Le Soliloque (Towazugatari), écrit par la "Dame de Nijô", voit le jour au début du 14ème siècle. L'histoire, qui se déploie sur près de trente années, est somme toute assez banale : une femme nous parle de ses trois amants successifs, de l'enfant qu'elle aura du dernier, du voyage qu'elle entreprend à travers le pays…Le monde où l'auteur situe le récit de ses déboires amoureux a perdu tout faste aristocratique ; la description psychologique n'en gagne que plus de poids. Ce livre a le mérite d'être la première tentative de totalisation d'une vie et, à la différence du Roman de Genji, il est centré sur une seule personne en butte aux manœuvres de cour et à la perversité d'un empereur décadent.

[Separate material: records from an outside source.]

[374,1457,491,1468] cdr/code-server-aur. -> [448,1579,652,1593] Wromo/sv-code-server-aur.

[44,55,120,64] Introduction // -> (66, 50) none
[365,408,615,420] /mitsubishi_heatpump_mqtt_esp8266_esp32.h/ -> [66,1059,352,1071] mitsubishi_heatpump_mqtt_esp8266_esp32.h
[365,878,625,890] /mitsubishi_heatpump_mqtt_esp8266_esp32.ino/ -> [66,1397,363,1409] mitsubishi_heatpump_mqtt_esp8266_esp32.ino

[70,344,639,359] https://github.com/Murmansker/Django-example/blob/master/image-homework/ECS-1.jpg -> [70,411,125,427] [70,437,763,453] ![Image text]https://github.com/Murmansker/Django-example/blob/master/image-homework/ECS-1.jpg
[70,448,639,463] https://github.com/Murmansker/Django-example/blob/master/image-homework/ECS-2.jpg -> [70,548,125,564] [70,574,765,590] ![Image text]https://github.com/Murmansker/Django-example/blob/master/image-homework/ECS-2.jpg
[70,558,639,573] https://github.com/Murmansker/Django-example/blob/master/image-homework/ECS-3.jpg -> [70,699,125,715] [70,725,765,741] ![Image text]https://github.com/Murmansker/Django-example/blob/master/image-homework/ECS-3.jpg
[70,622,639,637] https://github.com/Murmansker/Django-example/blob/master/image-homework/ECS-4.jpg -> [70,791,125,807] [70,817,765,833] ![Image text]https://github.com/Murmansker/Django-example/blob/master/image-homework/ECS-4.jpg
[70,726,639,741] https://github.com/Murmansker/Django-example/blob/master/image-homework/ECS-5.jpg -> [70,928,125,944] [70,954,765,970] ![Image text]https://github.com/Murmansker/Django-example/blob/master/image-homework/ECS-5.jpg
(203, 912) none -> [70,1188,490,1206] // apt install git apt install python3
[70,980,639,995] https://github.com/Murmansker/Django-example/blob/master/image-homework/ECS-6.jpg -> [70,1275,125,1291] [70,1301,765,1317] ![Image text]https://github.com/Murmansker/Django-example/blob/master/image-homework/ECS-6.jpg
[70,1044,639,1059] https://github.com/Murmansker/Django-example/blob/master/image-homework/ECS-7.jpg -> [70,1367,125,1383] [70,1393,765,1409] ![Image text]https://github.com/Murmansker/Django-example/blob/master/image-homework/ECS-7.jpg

La structure de l'iki (Iki no kôzô) est un livre étonnant écrit par un professeur de philosophie à l'université de Kyôto, un dénommé Kuki, ami de Heidegger. Le terme iki renvoie à une sorte de dandysme. Kuki tente de définir ce mot qui ne se prête guère à la philosophie avec un vocabulaire emprunté à la phénoménologie de Husserl et de Heidegger et selon une démarche progressive : d'un point de vue historique, sémantique, dans ses expressions corporelles, dans ses expressions artistiques. Il est clair que ce texte tire son originalité par le contraste entre la notion étudiée et la démarche suivie.

Les autres œuvres sont à découvrir dans l'anthologie…

Ségolène, mai 2001

Anthologie : Mille ans de littérature japonaise. P. Picquier poches, 2 tomes.